Tekst wyodrębniony ze stron

--

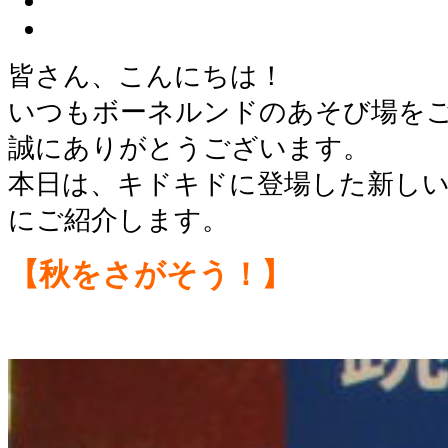
皆さん、こんにちは！
いつもボーネルンドのあそび場を
誠にありがとうございます。
本日は、キドキドに登場した新し
にご紹介します。
【秋をさがそう！】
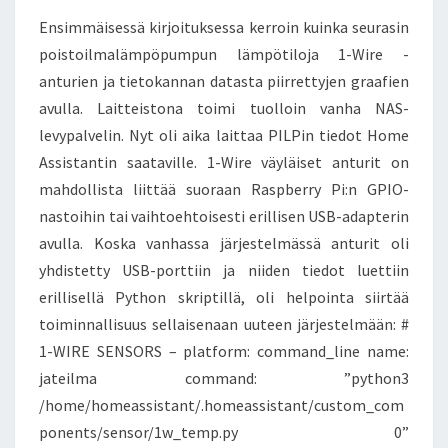
Ensimmäisessä kirjoituksessa kerroin kuinka seurasin
poistoilmalämpöpumpun lämpötiloja 1-Wire -
anturien ja tietokannan datasta piirrettyjen graafien
avulla. Laitteistona toimi tuolloin vanha NAS-
levypalvelin. Nyt oli aika laittaa PILPin tiedot Home
Assistantin saataville. 1-Wire väyläiset anturit on
mahdollista liittää suoraan Raspberry Pi:n GPIO-
nastoihin tai vaihtoehtoisesti erillisen USB-adapterin
avulla. Koska vanhassa järjestelmässä anturit oli
yhdistetty USB-porttiin ja niiden tiedot luettiin
erillisellä Python skriptillä, oli helpointa siirtää
toiminnallisuus sellaisenaan uuteen järjestelmään: #
1-WIRE SENSORS – platform: command_line name:
jateilma command: ”python3
/home/homeassistant/.homeassistant/custom_com
ponents/sensor/1w_temp.py 0”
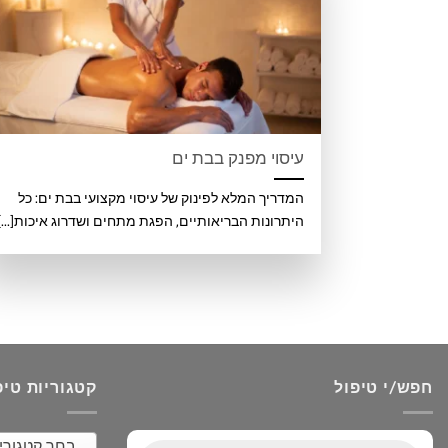
עיסוי מפנק בבת ים
המדריך המלא לפינוק של עיסוי מקצועי בבת ים: כל
היתרונות הבריאותיים, הפגת מתחים ושדרוג איכות[...]
חפש/י טיפול
קטגוריות טיפ
בחר קטגורי
Products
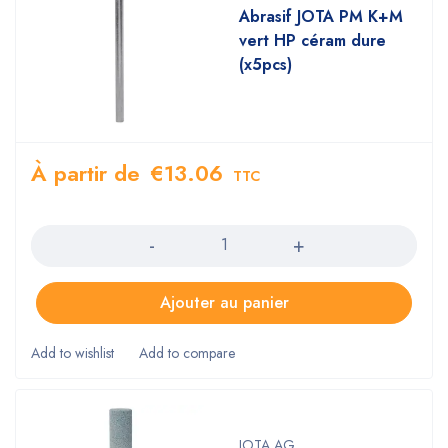
Abrasif JOTA PM K+M
vert HP céram dure
(x5pcs)
À partir de
€
13.06
TTC
Quantity
Ajouter au panier
JOTA AG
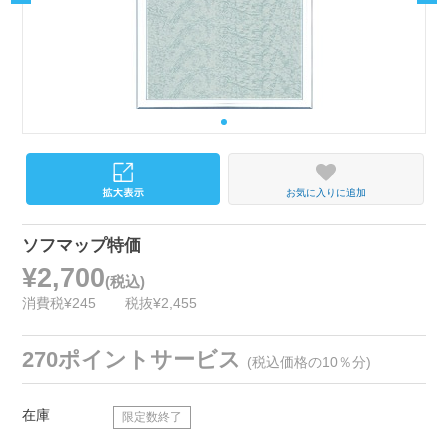
お気に入りに追加
ソフマップ特価
¥2,700
(税込)
消費税¥245
税抜¥2,455
270ポイントサービス
(税込価格の10％分)
在庫
限定数終了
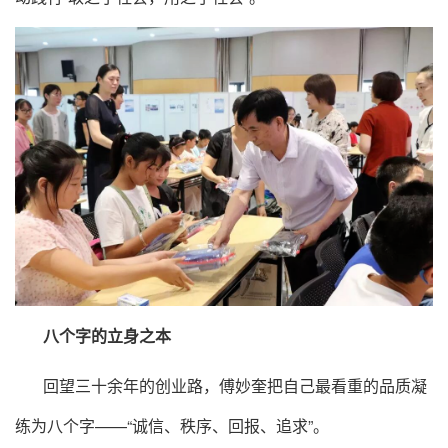
八个字的立身之本
回望三十余年的创业路，傅妙奎把自己最看重的品质凝
练为八个字——“诚信、秩序、回报、追求”。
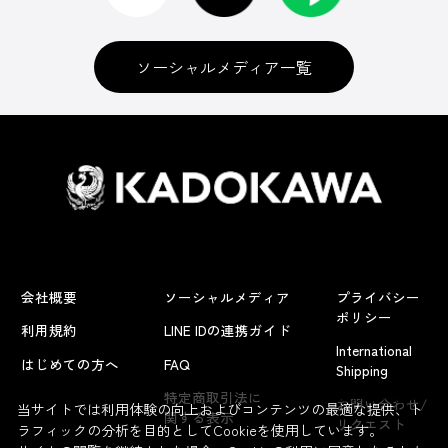
ソーシャルメディア一覧
会社概要
ソーシャルメディア
プライバシー
ポリシー
利用規約
LINE IDの連携ガイド
International
はじめての方へ
FAQ
Shipping
よくあるお問い合わせ
特定商取引法に
お問い合わせ/
当サイトでは利用体験の向上およびコンテンツの最適な提供、ト
関する表示
リクエスト
ラフィックの分析を目的としてCookieを使用しています。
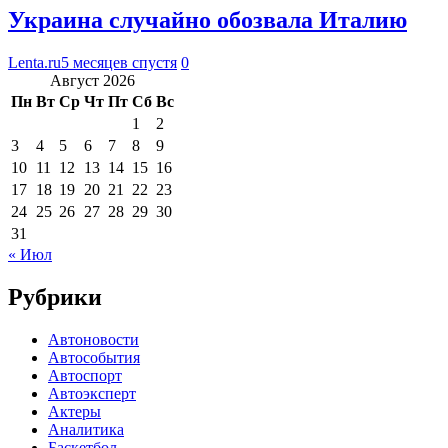
Украина случайно обозвала Италию
Lenta.ru
5 месяцев спустя
0
Август 2026
Пн
Вт
Ср
Чт
Пт
Сб
Вс
1
2
3
4
5
6
7
8
9
10
11
12
13
14
15
16
17
18
19
20
21
22
23
24
25
26
27
28
29
30
31
« Июл
Рубрики
Автоновости
Автособытия
Автоспорт
Автоэксперт
Актеры
Аналитика
Баскетбол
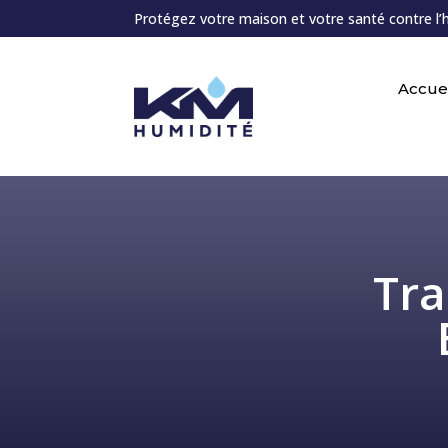
Protégez votre maison et votre santé contre l’
Accuei
Tra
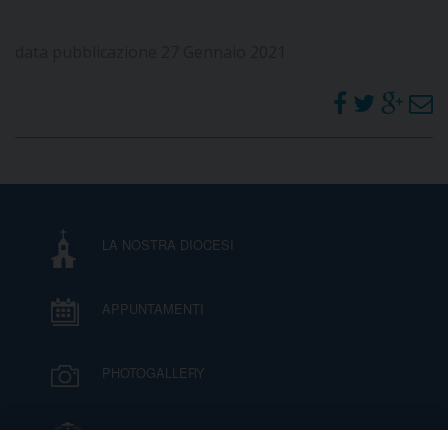
data pubblicazione 27 Gennaio 2021
LA NOSTRA DIOCESI
APPUNTAMENTI
PHOTOGALLERY
IL VESCOVO MONS. ORAZIO FRANCESCO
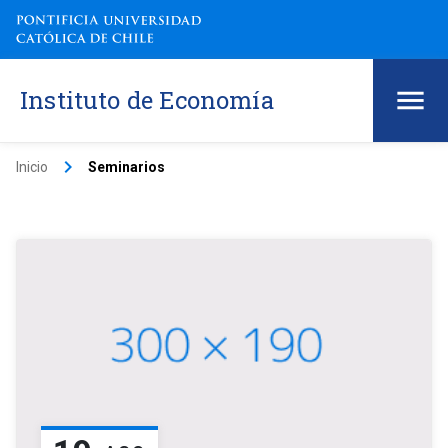
Instituto de Economía
keyboard_arrow_right
Inicio
Seminarios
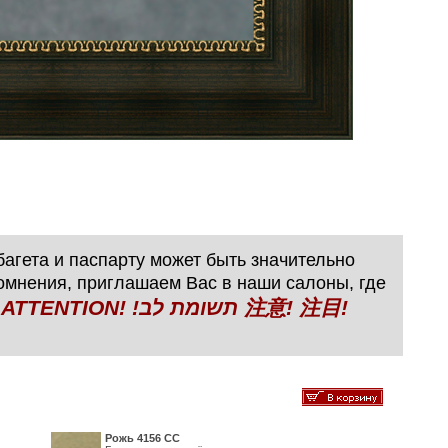
агета и паспарту может быть значительно
сомнения, приглашаем Вас в наши салоны, где
N! !תשומת לב 注意! 注目!
Рожь 4156 СС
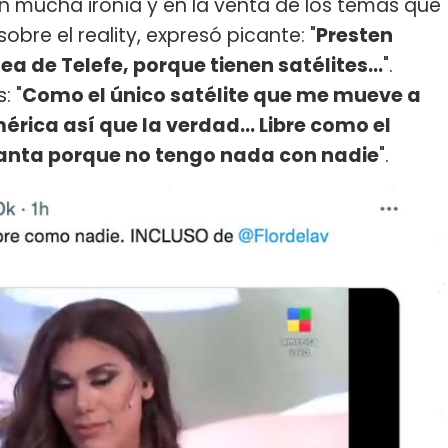
n mucha ironía y en la venta de los temas que
obre el reality, expresó picante: "
Presten
ea de Telefe, porque tienen satélites...
".
: "
Como el único satélite que me mueve a
rica así que la verdad... Libre como el
 canta porque no tengo nada con nadie
".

--

Polecenie -
Przepisz dokładnie wiersze od tego, który zawiera „Instituto de Economía”, do końca rekordów, łącznie z pierwszym i ostatnim z nich. W odpowiedzi pomiń obrazy.

Rozwiązanie zadania -
Instituto de Economía
keyboard_arrow_right
Inicio
Seminarios
агета и паспарту может быть значительно
сомнения, приглашаем Вас в наши салоны, где
N! !תשומת לב 注意! 注目!
Рожь 4156 СС
n mucha ironía y en la venta de los temas que
obre el reality, expresó picante: "
Presten
ea de Telefe, porque tienen satélites...
".
: "
Como el único satélite que me mueve a
rica así que la verdad... Libre como el
 canta porque no tengo nada con nadie
".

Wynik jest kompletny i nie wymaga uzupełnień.